▶ [Assignment] The expected output is exactly the lines below, starting at the line with "4823869 | | 4823869 | 40.95 |" and ending at the line with "file:///C:/Users/dell/Desktop/SOMI-Reg 31(1)(b) Shareholding", both included; no other line belongs in it.

▶ [Material for this task]
§

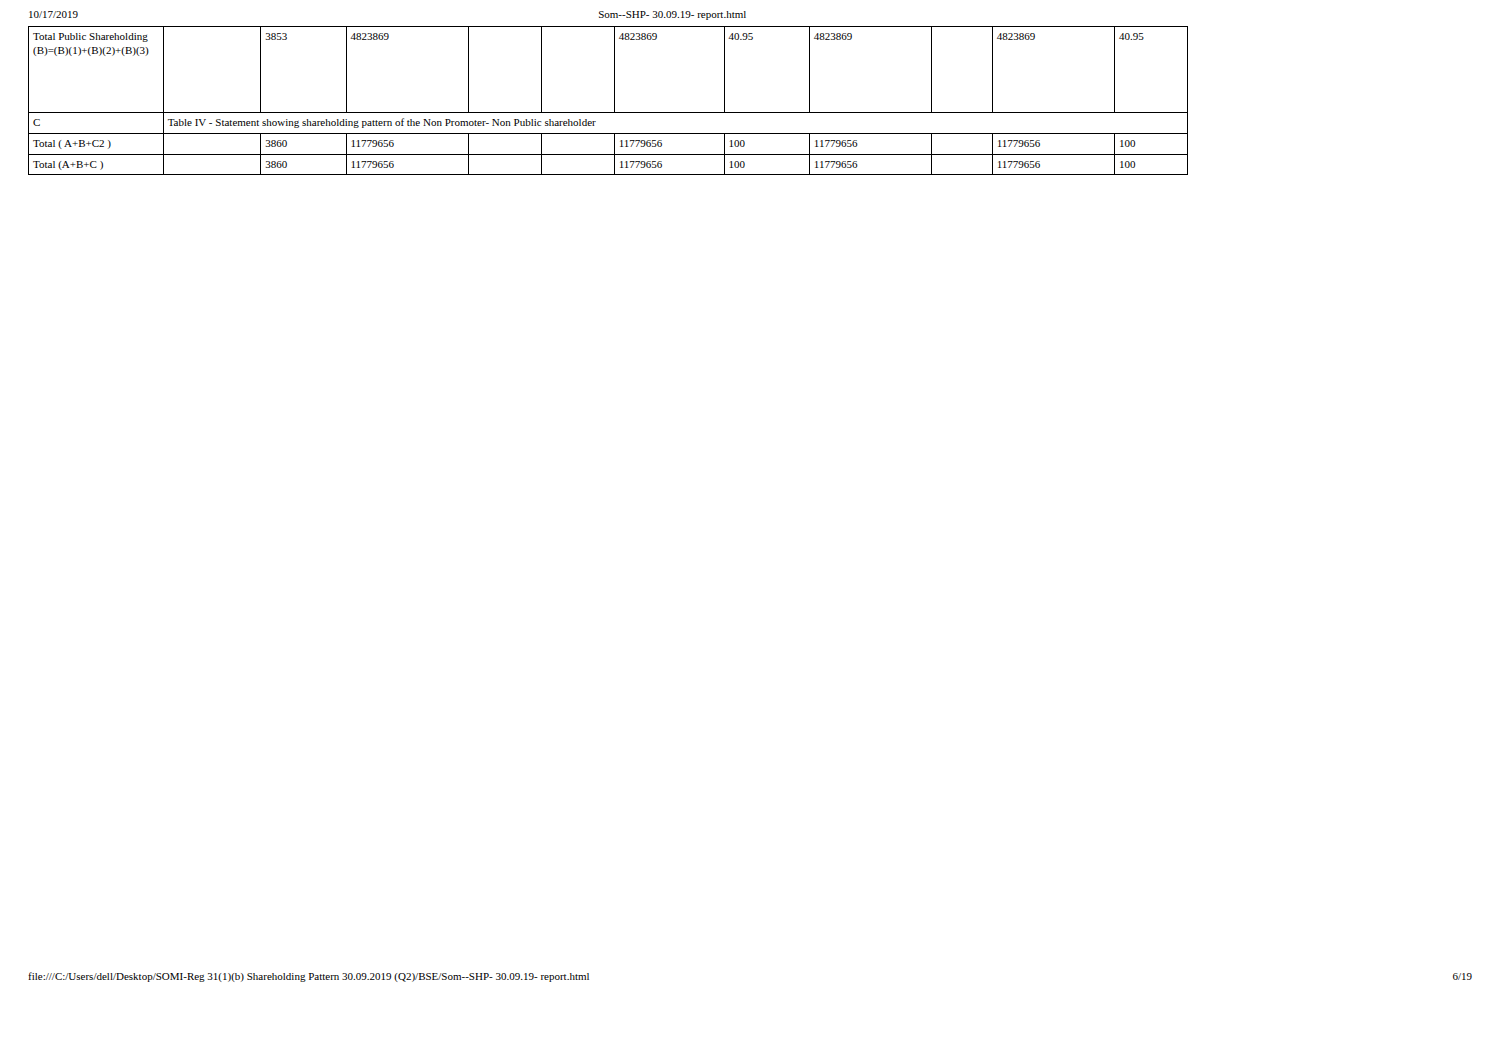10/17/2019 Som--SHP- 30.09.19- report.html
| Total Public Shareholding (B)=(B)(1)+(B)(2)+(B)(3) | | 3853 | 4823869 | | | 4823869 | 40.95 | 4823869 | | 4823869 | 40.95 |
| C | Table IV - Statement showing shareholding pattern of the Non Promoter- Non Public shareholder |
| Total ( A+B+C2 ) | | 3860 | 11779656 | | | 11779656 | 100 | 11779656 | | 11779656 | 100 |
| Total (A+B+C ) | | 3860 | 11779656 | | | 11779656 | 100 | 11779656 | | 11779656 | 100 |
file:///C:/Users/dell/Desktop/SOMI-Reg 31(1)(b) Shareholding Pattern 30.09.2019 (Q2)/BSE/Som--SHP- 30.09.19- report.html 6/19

§

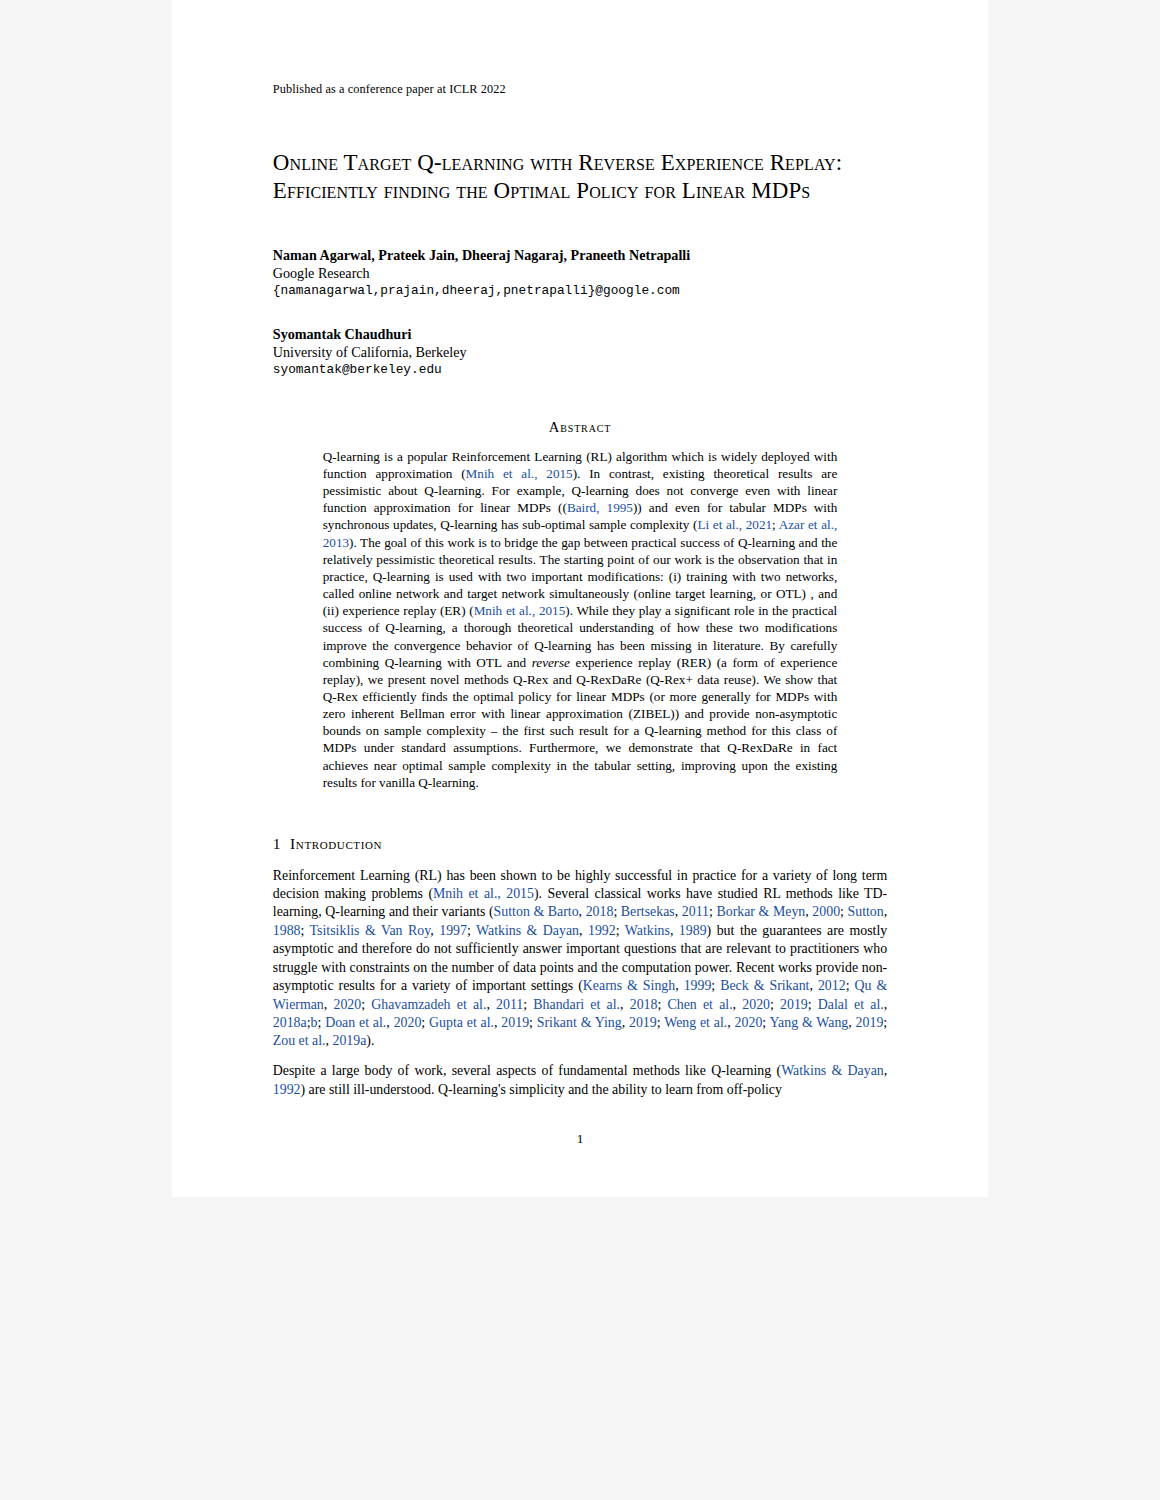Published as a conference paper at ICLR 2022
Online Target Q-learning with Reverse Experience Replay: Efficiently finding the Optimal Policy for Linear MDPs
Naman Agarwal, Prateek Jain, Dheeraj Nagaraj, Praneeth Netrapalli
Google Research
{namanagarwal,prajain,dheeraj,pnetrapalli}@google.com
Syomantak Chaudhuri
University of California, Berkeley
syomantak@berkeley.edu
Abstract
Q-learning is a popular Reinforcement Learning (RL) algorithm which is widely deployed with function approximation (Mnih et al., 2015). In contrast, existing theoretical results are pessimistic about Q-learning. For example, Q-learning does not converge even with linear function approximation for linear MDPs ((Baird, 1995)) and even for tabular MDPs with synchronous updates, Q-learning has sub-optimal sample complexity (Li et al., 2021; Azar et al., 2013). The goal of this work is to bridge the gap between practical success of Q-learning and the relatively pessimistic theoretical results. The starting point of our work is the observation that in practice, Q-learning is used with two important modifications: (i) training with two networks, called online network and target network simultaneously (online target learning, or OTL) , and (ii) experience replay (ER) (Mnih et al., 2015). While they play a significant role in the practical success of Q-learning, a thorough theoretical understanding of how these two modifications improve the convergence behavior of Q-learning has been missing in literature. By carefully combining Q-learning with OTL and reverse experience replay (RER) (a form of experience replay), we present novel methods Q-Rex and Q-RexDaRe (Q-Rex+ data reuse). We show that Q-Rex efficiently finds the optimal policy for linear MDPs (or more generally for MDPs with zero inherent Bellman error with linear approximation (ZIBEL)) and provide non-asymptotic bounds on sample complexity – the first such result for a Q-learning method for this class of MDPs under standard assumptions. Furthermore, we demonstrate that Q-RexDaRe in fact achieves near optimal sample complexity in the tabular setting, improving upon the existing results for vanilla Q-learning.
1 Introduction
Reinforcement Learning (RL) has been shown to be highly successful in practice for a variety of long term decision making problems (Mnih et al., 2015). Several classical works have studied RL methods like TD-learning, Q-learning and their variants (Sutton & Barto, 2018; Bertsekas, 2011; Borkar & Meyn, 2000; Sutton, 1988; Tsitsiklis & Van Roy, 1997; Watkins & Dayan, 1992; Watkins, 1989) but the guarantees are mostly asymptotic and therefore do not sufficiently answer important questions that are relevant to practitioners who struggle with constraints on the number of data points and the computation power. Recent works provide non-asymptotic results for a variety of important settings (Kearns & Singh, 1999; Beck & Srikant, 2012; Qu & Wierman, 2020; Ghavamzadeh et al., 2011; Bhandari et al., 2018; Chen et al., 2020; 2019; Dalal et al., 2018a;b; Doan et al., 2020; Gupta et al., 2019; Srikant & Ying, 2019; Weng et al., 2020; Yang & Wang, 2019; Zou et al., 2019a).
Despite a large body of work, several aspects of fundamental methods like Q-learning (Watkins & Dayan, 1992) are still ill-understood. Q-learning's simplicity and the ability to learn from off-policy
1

§

▶ [Solved exercise]
| Total Public Shareholding (B)=(B)(1)+(B)(2)+(B)(3) | | 3853 | 4823869 | | | 4823869 | 40.95 | 4823869 | | 4823869 | 40.95 |
| C | Table IV - Statement showing shareholding pattern of the Non Promoter- Non Public shareholder |
| Total ( A+B+C2 ) | | 3860 | 11779656 | | | 11779656 | 100 | 11779656 | | 11779656 | 100 |
| Total (A+B+C ) | | 3860 | 11779656 | | | 11779656 | 100 | 11779656 | | 11779656 | 100 |
file:///C:/Users/dell/Desktop/SOMI-Reg 31(1)(b) Shareholding Pattern 30.09.2019 (Q2)/BSE/Som--SHP- 30.09.19- report.html 6/19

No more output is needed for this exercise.